頭が良くてインテリでというイメージをぶっ壊す内容でしたから最高のメシウマニュースで、もうお腹いっぱいという方がたくさんおられることでしょう。

こういう事実をすっぱ抜くのは決まって週刊誌で、こういった特ダネがある時には週刊誌は爆売れですから、皆さん如何に他人の不幸でメシウマを狙っているかが良く分かります。

刺激が欲しくなるメシウマ

人や動物などの失敗は人類共通の興味ネタであり、メシウマのネタは私達の周りに普通にあるのですが、私達の脳はより強い刺激を求める習性がありますので、より強いメシウマをどんどん求めるようになってくるのです。

いつも普通に食べているメシはだんだんと飽きてくるものです。

しかしメシウマというものは人の不幸が材料ですから、より刺激の強いメシウマのためには相手に一層不幸になってもらう必要があるのです。

「人がどんどん不幸になって泣き叫べば最高にメシがウマい」、これってかなり危ないことではありませんか?

仏のメシウマ

仏ともなれば相手の不幸を喜ぶようなことは致しません。

出生食(しゅっさば)とは

高野山での修業中には肉や魚を一切使わない精進料理を頂きますが、食前に出生飯(しゅっさば)と言ってカワラケのお皿にまだ箸をつける前のご飯を読経しながら数粒乗せて順に回し、仏と一切衆生に供えるのです。

自分がご飯を食べたい気持ちは置いておき、まずは仏と一切衆生のために供えることを優先する出生飯は一切衆生の幸福を願っているのです。

極楽でのメシウマ

極楽浄土に初めて行った人が驚くのは、出されたお膳の箸の長さだそうで、異様に長いので自分のお膳を食べる箸には使えないそうです。

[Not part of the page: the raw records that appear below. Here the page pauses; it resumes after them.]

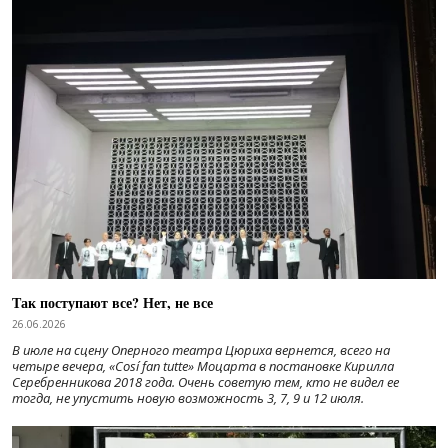
Так поступают все? Нет, не все
26.06.2026
В июле на сцену Оперного театра Цюриха вернется, всего на
четыре вечера, «Cosí fan tutte» Моцарта в постановке Кирилла
Серебренникова 2018 года. Очень советую тем, кто не видел ее
тогда, не упустить новую возможность 3, 7, 9 и 12 июля.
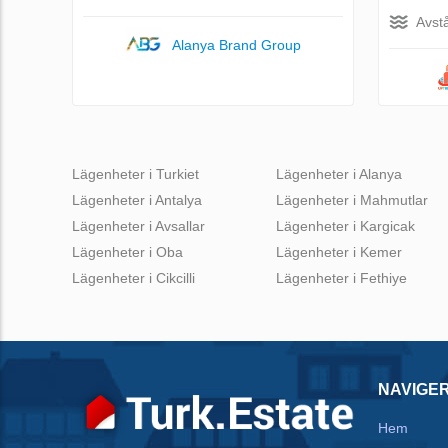
Avstå
Alanya Brand Group
Lägenheter i Turkiet
Lägenheter i Alanya
Lägenheter i Antalya
Lägenheter i Mahmutlar
Lägenheter i Avsallar
Lägenheter i Kargicak
Lägenheter i Oba
Lägenheter i Kemer
Lägenheter i Cikcilli
Lägenheter i Fethiye
NAVIGE
Hem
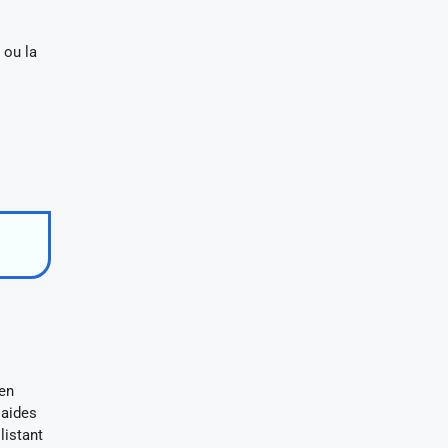
 ou la
ien
 aides
listant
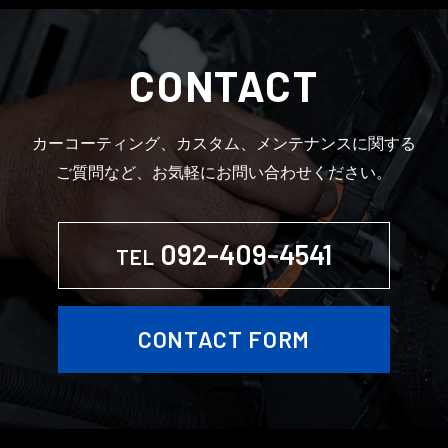
CONTACT
カーコーティング、カスタム、メンテナンスに関する
ご質問など、お気軽にお問い合わせください。
092-409-4541
TEL
CONTACT FORM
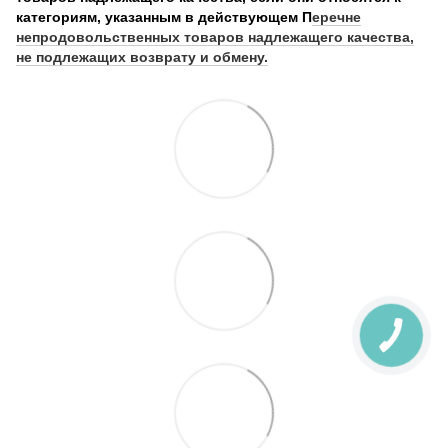
категориям, указанным в действующем П
еречне
непродовольственных товаров надлежащего качества,
не подлежащих возврату и обмену.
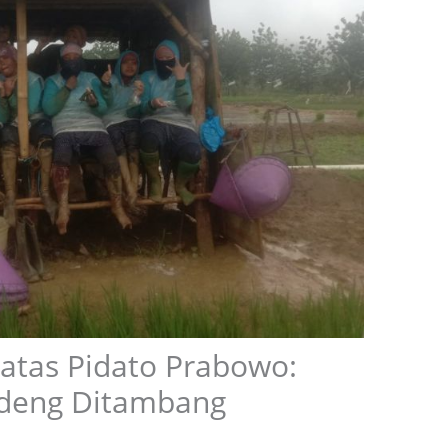
atas Pidato Prabowo:
ndeng Ditambang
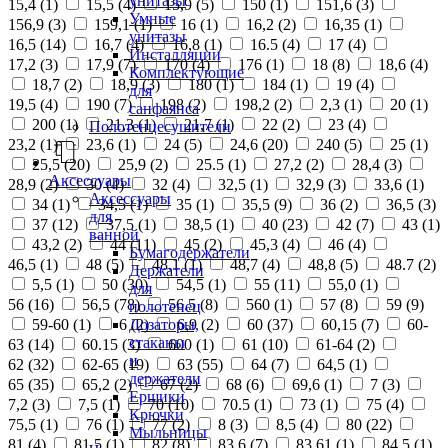
унитазы
15,4 (
1
)
15,5 (
4
)
15,9 (
5
)
150 (
1
)
151,6 (
3
)
Умные
156,9 (
3
)
159,1 (
1
)
16 (
1
)
16,2 (
2
)
16,35 (
1
)
унитазы
16,5 (
14
)
16,7 (
4
)
16,8 (
1
)
16.5 (
4
)
17 (
4
)
Инсталляции
17,2 (
3
)
17,9 (
7
)
170 (
4
)
176 (
1
)
18 (
8
)
18,6 (
4
)
Комплектующие
18,7 (
2
)
18,9 (
3
)
180 (
1
)
184 (
1
)
19 (
4
)
для
19,5 (
4
)
190 (
7
)
198 (
2
)
198,2 (
2
)
2,3 (
1
)
20 (
1
)
санфаянса
200 (
1
)
21,3 (
1
)
21,7 (
1
)
22 (
2
)
23 (
4
)
Полотенцесушители
23,2 (
1
)
23,6 (
1
)
24 (
5
)
24,6 (
20
)
240 (
5
)
25 (
1
)
25,5 (
20
)
25,9 (
2
)
25.5 (
1
)
27,2 (
2
)
28,4 (
3
)
Аксессуары
28,9 (
2
)
30 (
4
)
32 (
4
)
32,5 (
1
)
32,9 (
3
)
33,6 (
1
)
Аксессуары
34 (
1
)
34,5 (
1
)
35 (
1
)
35,5 (
9
)
36 (
2
)
36,5 (
3
)
для
37 (
12
)
37,5 (
1
)
38,5 (
1
)
40 (
23
)
42 (
7
)
43 (
1
)
ванной
43,2 (
2
)
44 (
11
)
45 (
2
)
45,3 (
4
)
46 (
4
)
Бумагодержатели
46,5 (
1
)
48 (
5
)
48,1 (
1
)
48,7 (
4
)
48,8 (
5
)
48.7 (
2
)
Держатели
5,5 (
1
)
50 (
30
)
54,5 (
1
)
55 (
11
)
55,0 (
1
)
для
56 (
16
)
56,5 (
78
)
56.5 (
8
)
560 (
1
)
57 (
8
)
59 (
9
)
полотенец
Дозаторы,
59-60 (
1
)
6 (
2
)
6,9 (
2
)
60 (
37
)
60,15 (
7
)
60-
стаканы
63 (
14
)
60.15 (
3
)
600 (
1
)
61 (
10
)
61-64 (
2
)
и
62 (
32
)
62-65 (
19
)
63 (
55
)
64 (
7
)
64,5 (
1
)
держатели
65 (
35
)
65,2 (
2
)
67 (
2
)
68 (
6
)
69,6 (
1
)
7 (
3
)
Ершики
7,2 (
3
)
7,5 (
1
)
70 (
10
)
70.5 (
1
)
73 (
1
)
75 (
4
)
Крючки
75,5 (
1
)
76 (
1
)
77 (
2
)
8 (
3
)
8,5 (
4
)
80 (
22
)
Мыльницы
81 (
4
)
81,5 (
1
)
82 (
8
)
83,6 (
7
)
83,61 (
1
)
84,5 (
1
)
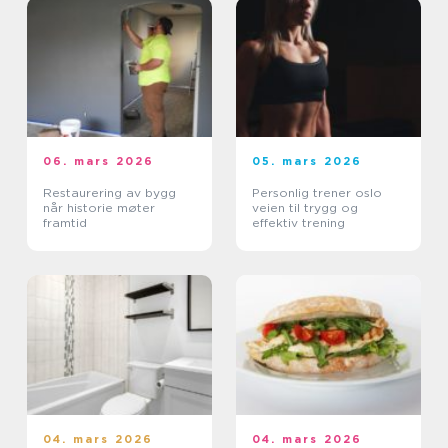
06. mars 2026
05. mars 2026
Restaurering av bygg
Personlig trener oslo
når historie møter
veien til trygg og
framtid
effektiv trening
04. mars 2026
04. mars 2026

良く周りを見渡してみれば、何と相手に食べさせてあげるための箸だそうで、極楽浄土でメシウマ!と言って箸も使わず手でガッツいていたらもう地獄行き決定です。

本当に極楽ではこのようなお膳が出るかどうかは分かりませんが、極楽とは相手の幸せを願う者の集まる場だということです。

メシがマズくなってしまった方へ

そんなこと言われたらメシがマズくなってしまった。

ストレスだらけの世の中でささやかな楽しみとしてのメシウマなんだから好きにさせてくれ!と言う声が聞こえてきそうです。

別に相手に危害を加えるのではないから、相手の不幸を喜んでもいいじゃないか、とも思います。

しかしそれは、もしかしたら自分の不幸を願っている人が何処かに居るかもしれない、ということになるのです。

相手の不幸を願うことは止めよう

少なくとも相手の不幸を願うことだけは止めましょう、不幸というものは必ず連鎖してしまいます。

不幸は行ったり来たりしますし、親から子へ、子から孫へと引き継いでしまうのです。

誰かが止めないといけません。

人の失敗を笑ったりすることはよくあることで、罪の意識が無ければ構いませんが、不幸になれと願ったり祈ったりすることは大変に罪深いことなのです。